I’ve been thinking a lot about heat waves. The thick summer weather has felt like a wall of fire that must be bravely pushed through to order to exit from an air conditioned office building and make my way to the corner to board a bus crowded with sweaty citizens. So perhaps it’s no surprise that the words that kept jumping out to me in Kara Candito’s debut collection of poems, Taste of Cherry, (University of Nebraska Press, 2009) were weather words. The poems of Taste of Cherry are often shocking and intimate. Intrigued by both sex and travel, the speakers in these poems, whether feminine or masculine, are consumed by the dangers and risks of both. Sex and travel offering an immersion in the other, whether person or culture, while at the same time making the very boundaries of entrance and difference palpably obvious. But, what interested me when reading Candito’s poems was how often these moments of intimacy were associated with or precipitated by the weather.

The heat has the power to evoke the memory of a lost lover:

because it’s August in an ancient city and I want to
tell you about this heat that hangs like the mind

of a landscape in which everything is still and irritable
as the stray cats that nap on the ruins of Pompey’s theatre.

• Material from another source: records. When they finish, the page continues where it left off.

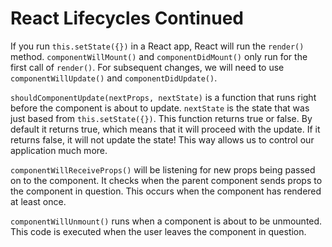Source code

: # React Lifecycles Continued

If you run `this.setState({})` in a React app, React will run the `render()` method. `componentWillMount()` and `componentDidMount()` only run for the first call of `render()`. For subsequent changes, we will need to use `componentWillUpdate()` and `componentDidUpdate()`. 

`shouldComponentUpdate(nextProps, nextState)` is a function that runs right before the component is about to update. `nextState` is the state that was just based from `this.setState({})`. This function returns true or false. By default it returns true, which means that it will proceed with the update. If it returns false, it will not update the state!  This way allows us to control our application much more.

`componentWillReceiveProps()` will be listening for new props being passed on to the component. It checks when the parent component sends props to the component in question. This occurs when the component has rendered at least once. 

`componentWillUnmount()` runs when a component is about to be unmounted. This code is executed when the user leaves the component in question.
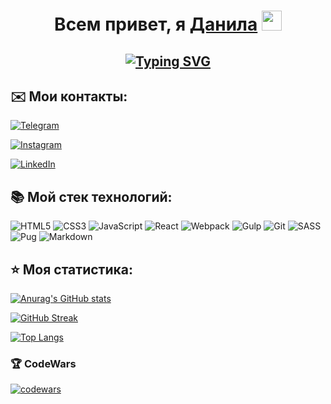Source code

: <h1 align="center">
  Всем привет, я <a href="https://github.com/Shnd3r" target="_blank">Данила</a> 
  <img src="https://github.com/blackcater/blackcater/raw/main/images/Hi.gif" height="32"/>
</h1>

<h2 align="center">
  <a href="https://git.io/typing-svg">
    <img src="https://readme-typing-svg.demolab.com?font=Fira+Code&size=30&pause=1000&center=true&vCenter=true&width=600&lines=Начинающий+Frontend-разработчик" alt="Typing SVG" />
  </a>
</h1>


## ✉️ Мои контакты:
<a href="https://t.me/shnd3r">
  
  ![Telegram](https://img.shields.io/badge/Telegram-2CA5E0?style=for-the-badge&logo=telegram&logoColor=white)

</a>

<a href="https://www.instagram.com/d.shnder/">
  
  ![Instagram](https://img.shields.io/badge/Instagram-%23E4405F.svg?style=for-the-badge&logo=Instagram&logoColor=white)

</a>


<a href="in/danila-shnayder-4392a227b">
  
  ![LinkedIn](https://img.shields.io/badge/linkedin-%230077B5.svg?style=for-the-badge&logo=linkedin&logoColor=white)

</a>






## 📚 Мой стек технологий:
![HTML5](https://img.shields.io/badge/html5-%23E34F26.svg?style=for-the-badge&logo=html5&logoColor=white)
![CSS3](https://img.shields.io/badge/css3-%231572B6.svg?style=for-the-badge&logo=css3&logoColor=white)
![JavaScript](https://img.shields.io/badge/javascript-%23323330.svg?style=for-the-badge&logo=javascript&logoColor=%23F7DF1E)
![React](https://img.shields.io/badge/react-%2320232a.svg?style=for-the-badge&logo=react&logoColor=%2361DAFB)
![Webpack](https://img.shields.io/badge/webpack-%238DD6F9.svg?style=for-the-badge&logo=webpack&logoColor=black)
![Gulp](https://img.shields.io/badge/GULP-%23CF4647.svg?style=for-the-badge&logo=gulp&logoColor=white)
![Git](https://img.shields.io/badge/git-%23F05033.svg?style=for-the-badge&logo=git&logoColor=white)
![SASS](https://img.shields.io/badge/SASS-hotpink.svg?style=for-the-badge&logo=SASS&logoColor=white)
![Pug](https://img.shields.io/badge/Pug-FFF?style=for-the-badge&logo=pug&logoColor=A86454)
![Markdown](https://img.shields.io/badge/markdown-%23000000.svg?style=for-the-badge&logo=markdown&logoColor=white)


## ⭐ Моя статистика:
[![Anurag's GitHub stats](https://github-readme-stats.vercel.app/api?username=Shnd3r)](https://github.com/anuraghazra/github-readme-stats) 

[![GitHub Streak](https://github-readme-streak-stats.herokuapp.com/?user=DenverCoder1)](https://git.io/streak-stats)

[![Top Langs](https://github-readme-stats.vercel.app/api/top-langs/?username=Shnd3r&layout=compact)](https://github.com/anuraghazra/github-readme-stats)


### 🏆 CodeWars
[![codewars](https://www.codewars.com/users/Shnd3r/badges/large)](https://www.codewars.com/users/Shnd3r)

Because the man who served my espresso this morning
looked like you. In a certain light, I peered through

the bronze keyhole and saw the Basilica framed by fire.
Because I miss you even as I try to efface you, (from “Postcard/I’ve Been Meaning to Write-”)

In “Girl in the Grass,” Candito writes from the perspective of Caddy Compson from Faulkner’s The Sound and the Fury. Here, the weather is the oppressive summer of the deep south, which brings out a certain human darkness that gains hazy momentum in the heat:

You think if you listen long enough
you might understand anaphora?
Men and their codes of honor,
the minute clicking of little wheels
that says summer again and honeysuckle.

Here is the vine. Here
are the nauseous berries. Here
is the blade against my breast.
Here is the nectar, so sweet
it stings the tongue and the sound
of ticking, the long diminishing
parade of everything that was.

Taste of Cherry asserts that the extremes of weather mark the honesty of these experiences and speak to something completely real and genuine about them. In contrast, she describes the truly fictional world of soap operas in “A Necessary Fiction,” as being “always between seasons.” Yet, In “Epic Poem Concerning the Poet’s Coming of Age as Attis,” the speaker acknowledges: “Nothing here, / but truth and hot.” I’m not sure if the poetic truth is a consolation for all this late summer steamy weather, but I guess I’ll have to take it.